CHALLENGE:
Please rewrite all the lines below with every "myFeature" changed to "buildPart" and everything else left as it is. Leave the pictures out of your answer.

RAW DATA:
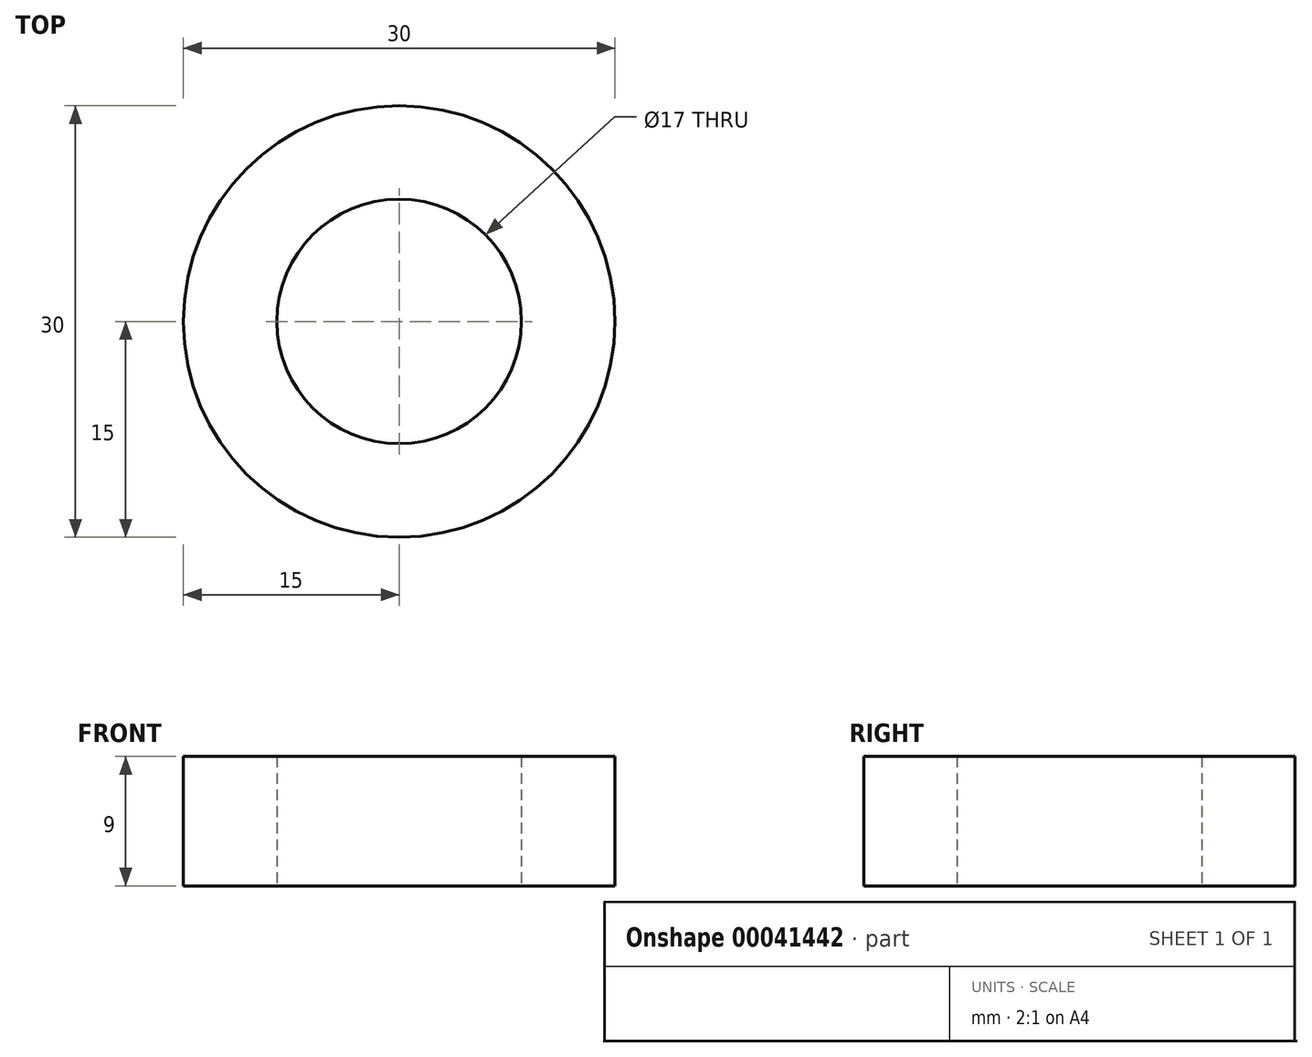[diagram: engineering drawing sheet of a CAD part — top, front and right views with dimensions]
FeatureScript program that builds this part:
annotation { "Feature Type Name" : "Feature", "Feature Type Description" : "" }
export const myFeature = defineFeature(function(context is Context, id is Id, definition is map)
    precondition{}
    {
        {
            var Q0;
            Q0=qCreatedBy(makeId("Top.planeOp"),FACE);
            var sketch = newSketch(context, id + "F0", { "sketchPlane" : qUnion([Q0])});
            skCircle(sketch, "E0", {"center": v(0, 0) * mm, "radius": 15 * mm});
            skCircle(sketch, "E1", {"center": v(0, 0) * mm, "radius": 8.5 * mm});
            skSolve(sketch);
        }
        {
            var Q0;
            Q0=makeQuery(id+"F0.imprint","IMPRINT",FACE,{"disambiguationData":[TD([[makeQuery(id+"F0.imprint","IMPRINT",EDGE,{"derivedFrom":sQuery(id+"F0.wireOp",EDGE,"E0")}),1.0]])]});
            extrude(context, id + "F1", {"entities" : qUnion([Q0]), "depth" : 9 * mm});
        }
    });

FULL SOLUTION:
[diagram: engineering drawing sheet of a CAD part — top, front and right views with dimensions]
FeatureScript program that builds this part:
annotation { "Feature Type Name" : "Feature", "Feature Type Description" : "" }
export const buildPart = defineFeature(function(context is Context, id is Id, definition is map)
    precondition{}
    {
        {
            var Q0;
            Q0=qCreatedBy(makeId("Top.planeOp"),FACE);
            var sketch = newSketch(context, id + "F0", { "sketchPlane" : qUnion([Q0])});
            skCircle(sketch, "E0", {"center": v(0, 0) * mm, "radius": 15 * mm});
            skCircle(sketch, "E1", {"center": v(0, 0) * mm, "radius": 8.5 * mm});
            skSolve(sketch);
        }
        {
            var Q0;
            Q0=makeQuery(id+"F0.imprint","IMPRINT",FACE,{"disambiguationData":[TD([[makeQuery(id+"F0.imprint","IMPRINT",EDGE,{"derivedFrom":sQuery(id+"F0.wireOp",EDGE,"E0")}),1.0]])]});
            extrude(context, id + "F1", {"entities" : qUnion([Q0]), "depth" : 9 * mm});
        }
    });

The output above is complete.